Short exercise 1
In the passage on Jouve's poetry, set down the text from "Salut vrai corps" up to and including "tout de jour!".
Short exercise 2
Decide whether each statement agrees with the passage on Jouve's poetry. Answer yes or no and quote the deciding words. (a) Jouve's reinvention as a poet drew on the languages of psychoanalysis and of Christianity. (b) The poet is present in the words. (c) The invocation of the primary Christian symbol comes at the opening of Noces.

Document passage
++++++++++

Ecris sous la dictée.
Et tous les oiseaux chantèrent plusieurs fois sur le ciel.

 Et le poète était encore une fois illuminé

Il ramassait les morceaux du livre, il redevenait aveugle et invisible, il perdait sa famille, il écrivait le mot du premier mot du livre.
(N.S.S.48)

   This insistent writing might indeed be described as chant. It contains the rhapsodic urgency of one barely able to hold down the message. Rather than the poet being present in the words, the words are, suddenly, present to the poet, he is literally ‘inspired’ from something pre- or extra-linguistic. Two ways of being ‘inhabited’, or two modes for the conceptualisation of it, were central to Jouve’s reinvention as a poet – the languages of psychoanalysis and of Christianity. Each provides a theory and fund of symbols, on which Jouve variously made inroads of his own. He plays on the dual registers of intimate and canonical symbolisations, in varied states of purity. Thus, at the far end of Noces, comes the transfixed invocation of the primary Christian symbol:

Salut vrai corps de Dieu. Salut Resplendissant
Corps de la chair engagé par la tombe et qui naît
Corps, ô Ruisselant de bontés et de chairs
Salut corps tout de jour!

++++++++++

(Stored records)
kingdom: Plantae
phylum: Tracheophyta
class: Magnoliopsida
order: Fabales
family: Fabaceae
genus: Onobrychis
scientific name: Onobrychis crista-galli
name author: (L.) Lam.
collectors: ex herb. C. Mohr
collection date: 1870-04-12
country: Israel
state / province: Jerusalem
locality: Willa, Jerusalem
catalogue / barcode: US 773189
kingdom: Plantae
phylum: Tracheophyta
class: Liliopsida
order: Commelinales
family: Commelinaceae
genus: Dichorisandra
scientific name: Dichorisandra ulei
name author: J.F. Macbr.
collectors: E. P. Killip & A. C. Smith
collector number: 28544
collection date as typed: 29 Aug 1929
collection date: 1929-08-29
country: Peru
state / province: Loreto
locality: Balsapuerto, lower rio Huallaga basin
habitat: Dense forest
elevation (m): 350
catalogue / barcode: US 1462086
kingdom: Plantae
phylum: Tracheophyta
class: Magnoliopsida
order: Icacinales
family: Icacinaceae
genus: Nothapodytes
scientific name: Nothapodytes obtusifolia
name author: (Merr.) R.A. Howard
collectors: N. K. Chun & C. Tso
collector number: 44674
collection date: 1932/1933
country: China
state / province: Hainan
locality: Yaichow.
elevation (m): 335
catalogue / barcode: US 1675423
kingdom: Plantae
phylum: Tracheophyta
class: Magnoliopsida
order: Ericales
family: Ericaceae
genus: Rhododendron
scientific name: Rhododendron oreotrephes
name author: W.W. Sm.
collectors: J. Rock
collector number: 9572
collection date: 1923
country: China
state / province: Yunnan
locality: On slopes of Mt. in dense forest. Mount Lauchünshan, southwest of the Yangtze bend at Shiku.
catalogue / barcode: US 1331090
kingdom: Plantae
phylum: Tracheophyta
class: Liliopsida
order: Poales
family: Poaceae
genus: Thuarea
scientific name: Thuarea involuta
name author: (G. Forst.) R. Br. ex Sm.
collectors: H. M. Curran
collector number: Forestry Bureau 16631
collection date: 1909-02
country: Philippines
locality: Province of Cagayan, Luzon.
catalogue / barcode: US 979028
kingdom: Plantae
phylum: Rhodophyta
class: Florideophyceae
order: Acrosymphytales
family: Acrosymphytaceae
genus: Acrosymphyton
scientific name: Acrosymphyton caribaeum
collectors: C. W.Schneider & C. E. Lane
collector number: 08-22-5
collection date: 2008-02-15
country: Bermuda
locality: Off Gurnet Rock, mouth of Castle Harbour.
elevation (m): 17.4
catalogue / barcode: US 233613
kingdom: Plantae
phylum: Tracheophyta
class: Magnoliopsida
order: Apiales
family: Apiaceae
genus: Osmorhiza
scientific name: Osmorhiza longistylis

++++++++++

Answer 1
Salut vrai corps de Dieu. Salut Resplendissant
Corps de la chair engagé par la tombe et qui naît
Corps, ô Ruisselant de bontés et de chairs
Salut corps tout de jour!

Answer 2
(a) Yes: "the languages of psychoanalysis and of Christianity"
(b) No: "Rather than the poet being present in the words, the words are, suddenly, present to the poet"
(c) No: "at the far end of Noces"